• Given information:
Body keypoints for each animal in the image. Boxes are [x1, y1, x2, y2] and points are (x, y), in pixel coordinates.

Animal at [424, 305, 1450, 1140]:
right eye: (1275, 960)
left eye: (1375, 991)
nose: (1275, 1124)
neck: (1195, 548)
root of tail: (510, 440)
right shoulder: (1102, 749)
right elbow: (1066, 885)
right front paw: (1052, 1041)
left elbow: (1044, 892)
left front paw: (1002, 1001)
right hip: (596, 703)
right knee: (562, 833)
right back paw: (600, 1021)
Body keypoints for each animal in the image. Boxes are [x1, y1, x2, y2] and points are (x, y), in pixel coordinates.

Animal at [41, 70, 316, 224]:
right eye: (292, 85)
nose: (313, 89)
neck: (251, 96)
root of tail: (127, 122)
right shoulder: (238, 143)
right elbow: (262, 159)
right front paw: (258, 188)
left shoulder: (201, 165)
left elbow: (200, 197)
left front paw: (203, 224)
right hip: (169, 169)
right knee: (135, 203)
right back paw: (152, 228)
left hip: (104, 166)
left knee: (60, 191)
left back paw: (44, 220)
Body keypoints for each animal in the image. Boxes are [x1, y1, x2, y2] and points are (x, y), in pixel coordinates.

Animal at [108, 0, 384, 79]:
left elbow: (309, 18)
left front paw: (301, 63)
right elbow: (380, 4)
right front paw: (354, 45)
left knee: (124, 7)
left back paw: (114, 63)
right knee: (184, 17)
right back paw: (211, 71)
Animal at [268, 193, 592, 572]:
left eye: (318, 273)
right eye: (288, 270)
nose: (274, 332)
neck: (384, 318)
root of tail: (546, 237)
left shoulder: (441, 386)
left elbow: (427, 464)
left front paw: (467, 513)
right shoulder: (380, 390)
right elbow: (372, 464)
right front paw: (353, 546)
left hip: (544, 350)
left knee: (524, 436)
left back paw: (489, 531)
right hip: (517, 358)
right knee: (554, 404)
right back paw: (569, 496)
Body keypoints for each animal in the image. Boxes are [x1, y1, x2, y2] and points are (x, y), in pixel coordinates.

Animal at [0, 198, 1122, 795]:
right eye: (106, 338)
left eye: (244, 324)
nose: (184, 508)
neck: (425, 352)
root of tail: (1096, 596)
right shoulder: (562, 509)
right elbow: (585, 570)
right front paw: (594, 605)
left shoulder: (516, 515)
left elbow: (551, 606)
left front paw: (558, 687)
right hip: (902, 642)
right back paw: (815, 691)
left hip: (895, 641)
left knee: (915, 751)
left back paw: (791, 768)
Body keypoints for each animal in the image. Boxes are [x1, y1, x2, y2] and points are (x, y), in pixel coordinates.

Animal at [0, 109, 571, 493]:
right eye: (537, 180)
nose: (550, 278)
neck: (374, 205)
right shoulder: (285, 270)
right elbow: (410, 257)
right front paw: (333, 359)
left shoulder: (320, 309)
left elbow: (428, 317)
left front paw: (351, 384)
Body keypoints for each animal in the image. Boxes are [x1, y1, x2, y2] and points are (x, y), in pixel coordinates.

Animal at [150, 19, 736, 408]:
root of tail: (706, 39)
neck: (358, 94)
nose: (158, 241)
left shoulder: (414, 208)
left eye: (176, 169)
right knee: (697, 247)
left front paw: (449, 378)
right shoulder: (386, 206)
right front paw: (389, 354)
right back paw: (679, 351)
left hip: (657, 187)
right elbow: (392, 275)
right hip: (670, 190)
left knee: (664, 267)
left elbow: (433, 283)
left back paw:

• Activity:
Transcribe the data word for word.

• Task answer:
Body keypoints for each animal in the image. Boxes are [x1, y1, x2, y2] and points are (x, y), in pixel coordinates.

Animal at [424, 305, 1450, 1140]:
right eye: (1275, 960)
left eye: (1375, 991)
nose: (1275, 1124)
neck: (1195, 548)
root of tail: (510, 440)
right shoulder: (1102, 749)
right elbow: (1066, 885)
right front paw: (1052, 1041)
left elbow: (1044, 892)
left front paw: (1002, 1001)
right hip: (596, 703)
right knee: (562, 833)
right back paw: (600, 1021)
Body keypoints for each animal in the image. Boxes are [x1, y1, x2, y2] and points are (x, y), in pixel coordinates.

Animal at [41, 70, 316, 224]:
right eye: (292, 85)
nose: (313, 89)
neck: (251, 96)
root of tail: (127, 122)
right shoulder: (238, 143)
right elbow: (262, 159)
right front paw: (258, 188)
left shoulder: (201, 165)
left elbow: (200, 197)
left front paw: (203, 224)
right hip: (169, 169)
right knee: (135, 203)
right back paw: (152, 228)
left hip: (104, 166)
left knee: (60, 191)
left back paw: (44, 220)
Body keypoints for each animal in the image. Boxes are [x1, y1, x2, y2] and points are (x, y), in pixel coordinates.

Animal at [108, 0, 384, 79]:
left elbow: (309, 18)
left front paw: (301, 63)
right elbow: (380, 4)
right front paw: (354, 45)
left knee: (124, 7)
left back paw: (114, 63)
right knee: (184, 17)
right back paw: (211, 71)
Animal at [268, 193, 592, 572]:
left eye: (318, 273)
right eye: (288, 270)
nose: (274, 332)
neck: (384, 318)
root of tail: (546, 237)
left shoulder: (441, 386)
left elbow: (427, 464)
left front paw: (467, 513)
right shoulder: (380, 390)
right elbow: (372, 464)
right front paw: (353, 546)
left hip: (544, 350)
left knee: (524, 436)
left back paw: (489, 531)
right hip: (517, 358)
right knee: (554, 404)
right back paw: (569, 496)
Body keypoints for each animal in the image. Boxes are [x1, y1, x2, y2] and points are (x, y), in pixel coordinates.

Animal at [0, 198, 1122, 795]:
right eye: (106, 338)
left eye: (244, 324)
nose: (184, 508)
neck: (425, 352)
root of tail: (1096, 596)
right shoulder: (562, 509)
right elbow: (585, 570)
right front paw: (594, 605)
left shoulder: (516, 515)
left elbow: (551, 606)
left front paw: (558, 687)
right hip: (902, 642)
right back paw: (815, 691)
left hip: (895, 641)
left knee: (915, 751)
left back paw: (791, 768)
Body keypoints for each animal in the image. Boxes are [x1, y1, x2, y2] and points are (x, y), in pixel coordinates.

Animal at [0, 109, 571, 493]:
right eye: (537, 180)
nose: (550, 278)
neck: (374, 205)
right shoulder: (285, 270)
right elbow: (410, 257)
right front paw: (333, 359)
left shoulder: (320, 309)
left elbow: (428, 317)
left front paw: (351, 384)
Body keypoints for each animal in the image. Boxes are [x1, y1, x2, y2] and points are (x, y), in pixel coordinates.

Animal at [150, 19, 736, 408]:
root of tail: (706, 39)
neck: (358, 94)
nose: (158, 241)
left shoulder: (414, 208)
left eye: (176, 169)
right knee: (697, 247)
left front paw: (449, 378)
right shoulder: (386, 206)
right front paw: (389, 354)
right back paw: (679, 351)
left hip: (657, 187)
right elbow: (392, 275)
right hip: (670, 190)
left knee: (664, 267)
left elbow: (433, 283)
left back paw:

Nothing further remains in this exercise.